In my previous post, I mentioned the part 3 of the Host Deep Dive session at VMworld 2018. The ‘3’ is because we ran the part 1 and 2 at VMworld 2016 and 2017. We had the chance to try a new way of discussing Host Resources settings by the way of creating levels of performance tuning. The feedback we received will test-driving this session at the London and Indianapolis VMUG, was really positive.

As we always stated, the out-of-the-box experience of VMware vSphere is good enough for 80-90% of common virtual infrastructures. We like to show how you can gradually increase performance and reduce latency with advanced vSphere tuning. That’s why we came up with the Pyramid of Performance Optimization. Delivering the content this way allows for better understanding on when to apply certain optimizations. We will start with the basics and work our way up to settings to squeeze out the maximum performance of vSphere ESXi hosts.

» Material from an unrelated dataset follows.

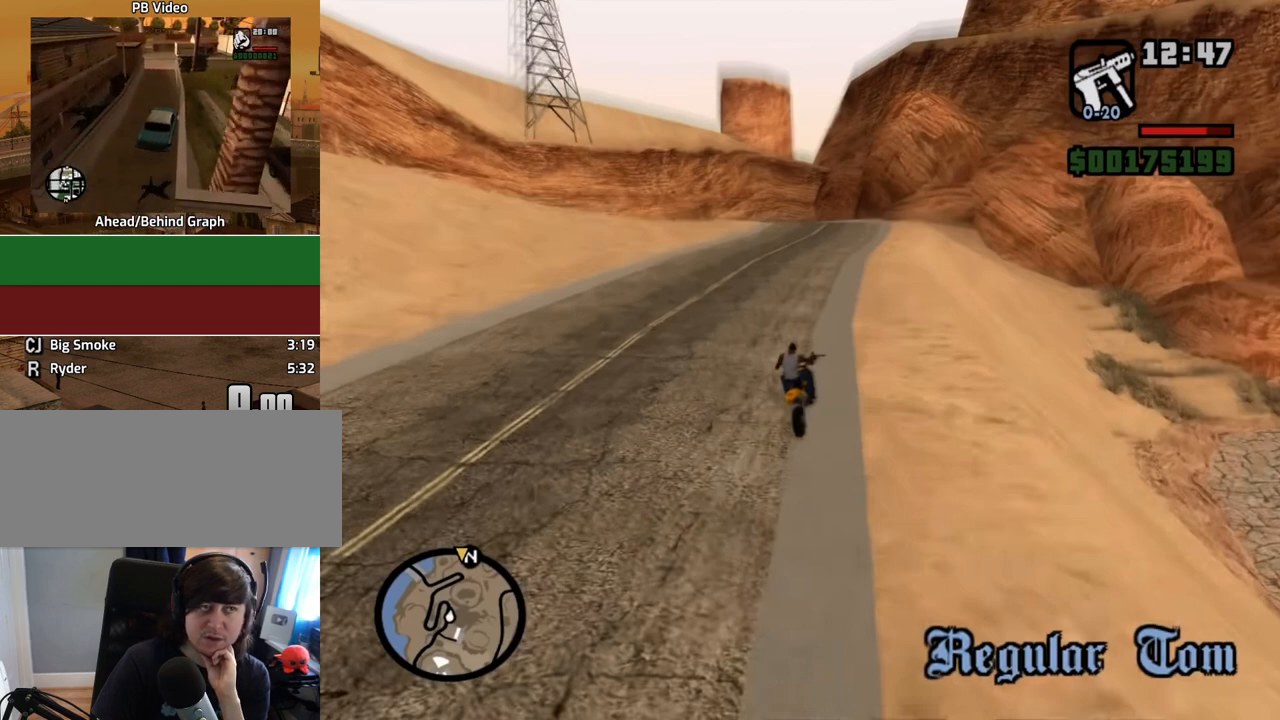
{"keys": [], "mouse": [], "events": []}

Due to session time constrains, we will focus on compute (CPU and Memory) and virtual Networking. The following pyramids contain the subjects about content we will discuss in our session.

Pyramid of Performance Optimization – Compute:


Pyramid of Performance Optimization – Networking:

We will go trough all these levels in detail. We very much look forward to VMworld and hope to see you there! Be sure to reserve your seat for this session!

The following VMworld sessions are all based on the Deep Dive series:

  • vSphere Clustering Deep Dive, Part 1: vSphere HA and DRS [VIN1249BU]
  • vSphere Clustering Deep Dive, Part 2: Quality Control with DRS and Network I/O Control [VIN1735BU]
  • vSphere Host Resources Deep Dive: Part 3 [VIN1738BU]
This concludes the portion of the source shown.